1997 - 1999 (2 years)

Developed interrupt-driven MIDI-based software tools for composing and performing electronic music, from scratch in C and assembler, including custom GUI. Subsequently used these tools to create several albums of electronic music which were released by the International DJ Gigolo label, and then toured worldwide, using these same tools to perform live electronic music in clubs, on the radio, and at festivals, including the 2001 Sonar music festival in Barcelona.

Software Consultant

American Express

1987 - 1997 (10 years)

Developed and maintained a menu-driven back-office report generator for American Express Travel, in Watcom SQL, Microsoft C, and Intel 8086 assembler, including 3-D graphics primitives and HP Laserjet print drivers.

Software Developer

Ute Graphics

1985 - 1987 (2 years)

Developed the Ute Graphic Editor, a commercial drawing software for the DEC Rainbow. Also developed 3-D rendering software, including Z-buffering, lighting and surface models.

Systems Programmer

Digital Equipment Corp

1984 - 1985 (1 year)

Level II Internal Consultant for various DEC clients including Hanscom Air Force Base, General Electric, and Teradyne.
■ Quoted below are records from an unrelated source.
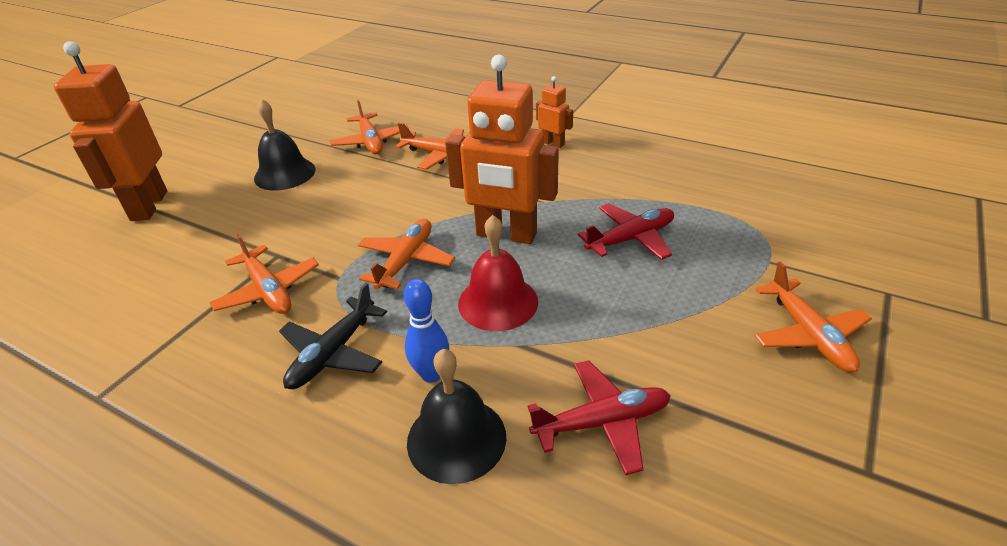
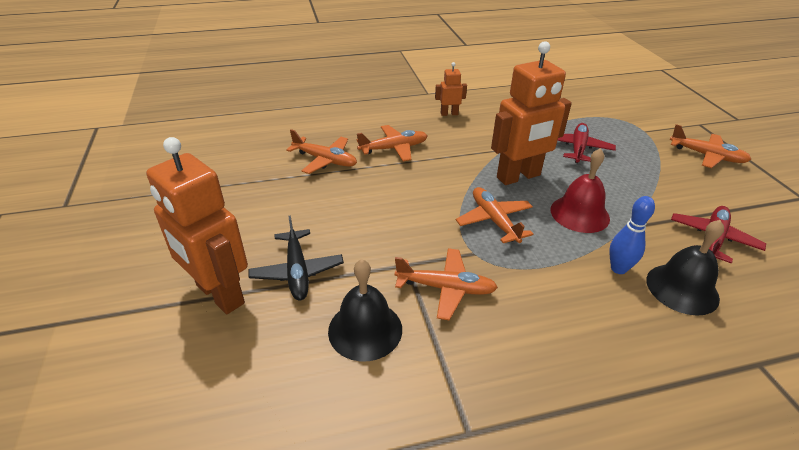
camera: 45 degrees left, 0 degrees up
black bell [254,99,316,190] -> black bell moved to [328,259,402,361]
black plane [279,283,387,389] -> black plane moved to [248,216,344,300]

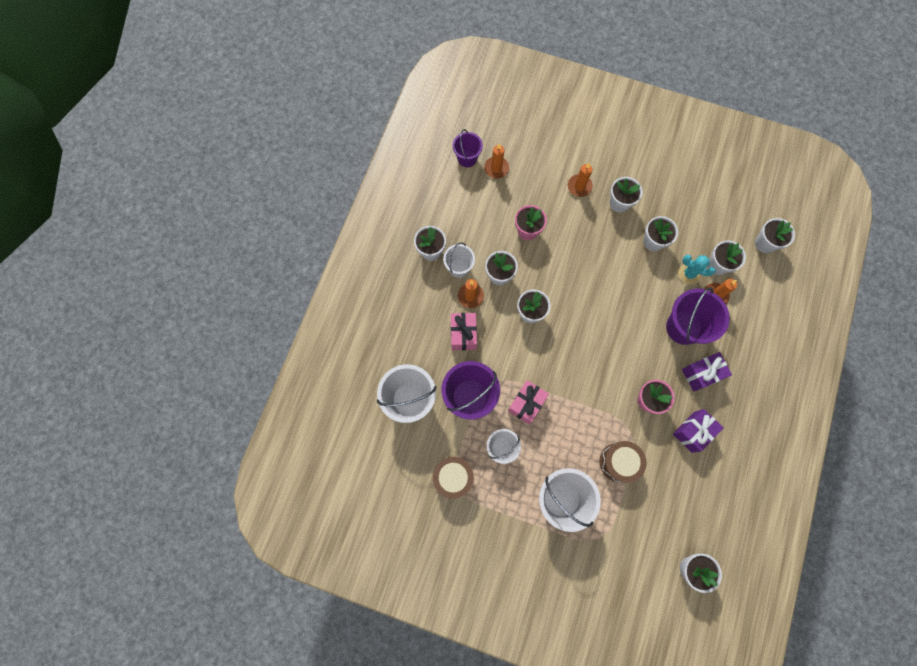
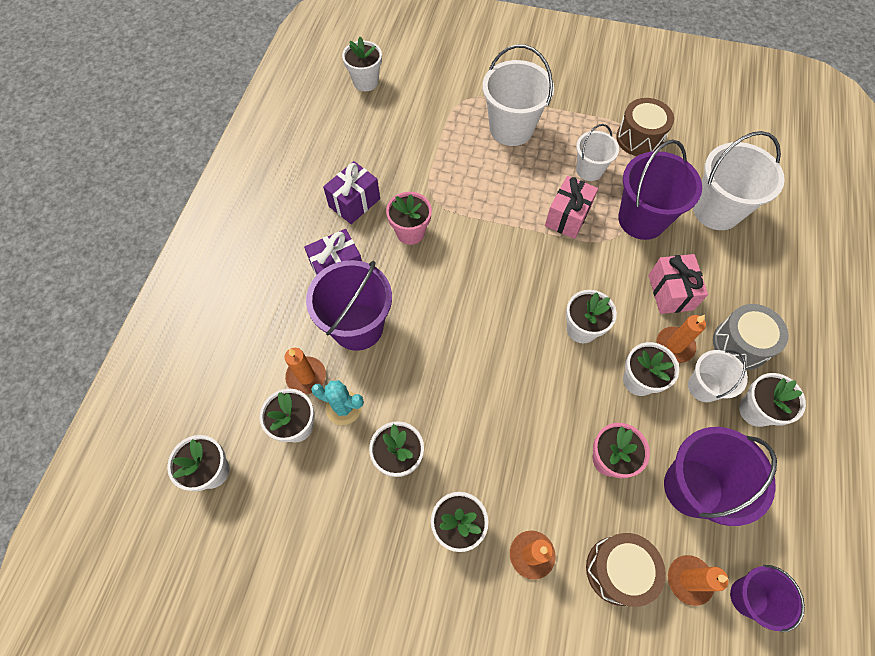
camera: 175 degrees right, 10 degrees down
brown drum [600,441,647,483] -> brown drum moved to [586,533,666,607]
none -> purple bucket [664,427,777,526]
none -> grey drum [713,304,789,370]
Studied VMS internals at the DEC school in Atlanta, GA. Developed an application to manage material specifications for the General Electric Medium-Speed Turbine facility in Lynn, MA.

Programmer Analyst

Chase Manhattan Bank

1983 - 1984 (1 year)

Financial systems programming using VAX/VMS and assembly language. Reverse engineered, flowcharted, and maintained a legacy application that queued Federal Reserve transactions.

Programmer Analyst

Polaroid Corporation

1982 - 1983 (1 year)

Programmed inventory management and reporting systems on PDP11/RSX-11M+ and IBM 370 mainframes; programmed in DEAL (Digital Extended Assembler Language), Oracle scripting language, OS/JCL, and IBM Assembler. Developed an application that printed shipping labels in all of Polaroid's warehouses.

Education

Cambridge Institute for Computer Programming

1981 - 1982

Studied Fortran, Cobol, JCL, Basic, assembly language, software architecture, analysis, design principles, documentation and other skills required to be an effective programmer; also completed various advanced projects including a three-dimensional strategy game (3D Pente) in which the computer (IBM 360) could optionally play against itself.

Sarah Lawrence College

1980 - 1981

Music theory, computer programming, piano, oil painting.

Publications

ChordEase: A MIDI remapper for intuitive performance of non-modal music

Improvising to non-modal chord progressions such as those found in jazz necessitates switching between the different scales implied by each chord. This work attempted to simplify improvisation by delegating the process of switching scales to a computer. An open-source software MIDI remapper called ChordEase was developed that dynamically alters the pitch of notes, in order to fit them to the chord scales of a predetermined song. ChordEase modifies the behavior of ordinary MIDI instruments, giving them new interfaces that permit non-modal music to be approached as if it were modal. Multiple instruments can be remapped simultaneously, using a variety of mapping functions, each optimized for a particular musical role. Harmonization and orchestration can also be automated. By facilitating the selection of scale tones, ChordEase enables performers to focus on other aspects of improvisation, and thus creates new possibilities for musical expression.